Mr. Speaker, the purpose of this motion is to have this House investigate ways of granting some form of recognition to a noble group of Canadians, the MacKenzie-Papineau Battalion. They are a unit of 1,300 volunteer soldiers who banded together to go abroad and fight the suppression of democracy, the fascist powers of Europe.
These were Canadians who had the wisdom and the foresight to see the real dangers of fascism well before governments around the world. In return for this wisdom and foresight and willingness to stand up to fascism, these volunteers were subsequently made criminals by our own government through the Foreign Enlistment Act.
We are at a time when our government is making apology after apology. The Japanese were apologized to, as should have been done. At that time the laws were not good. People were just obeying the laws by putting Japanese Canadian citizens in internment camps and taking their property.

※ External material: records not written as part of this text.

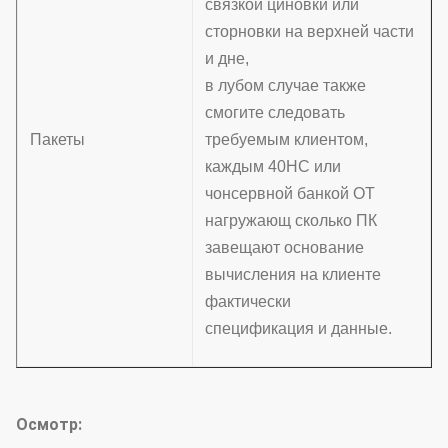
связкой циновки или
сторновки на верхней части
и дне,
в лубом случае также
смогите следовать
Пакеты
требуемым клиентом,
каждым 40HC или
чонсервной банкой OT
нагружающ сколько ПК
завещают основание
вычисления на клиенте
фактически
спецификация и данные.
Осмотр:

The minister of aboriginal affairs has just apologized to First Nations people. I went to school with a man who at the age of four along with his brother were scooped up off the hillside by a truck that came to town and were taken to a residential school, not to return home for eight years. They were just obeying the law. No question, they did not do anything wrong but it was wrong. It was wrong then and it is wrong now and the government had the foresight to recognize this and apologize for it.
We have here people who fought for our country who were right then and they are right now. We recognize that what they did was right and it was a just cause. It made a difference in the history of this decade, the freedoms of peoples and we will not recognize their efforts. As a country we will not even look at a way to recognize it.

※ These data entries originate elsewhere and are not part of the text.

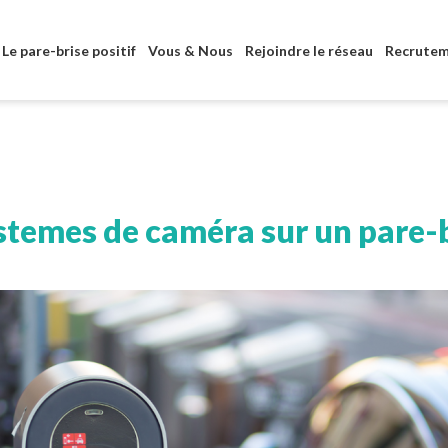
Aller au contenu principal
Le pare-brise positif
Vous & Nous
Rejoindre le réseau
Recrute
stemes de caméra sur un pare-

The Spanish civil war was in many ways a dress rehearsal for the second world war and there was therefore an early test of the resolve of the free world to make a stand against the forces that were there to crush democracy. That is putting it very mildly. As we all know, it was the death of millions of minority groups around the world.
The Mac-Paps fighting alongside other international brigades distinguished themselves in a number of major battles against Franco's phalange, the Italian Black Shirt divisions and the German Condor Legion of the Luftwaffe. Among those Canadians was Dr. Norman Bethune. The casualty rate was staggering but even worse was the fact that those who survived were not allowed to enlist and fight for their country so were doubly denied any chance to be seen as veterans.
There are only 40 of these people alive. I do not think it would be setting a dangerous precedent to recognize what they have done. The government has already shown that it has the courage to recognize where we went wrong in the past. We went wrong here and we should have the courage to apologize and recognize as a country what these people did for our country. It is not about money, it is about recognition of Canadian citizens and their efforts to make sure this country remains free.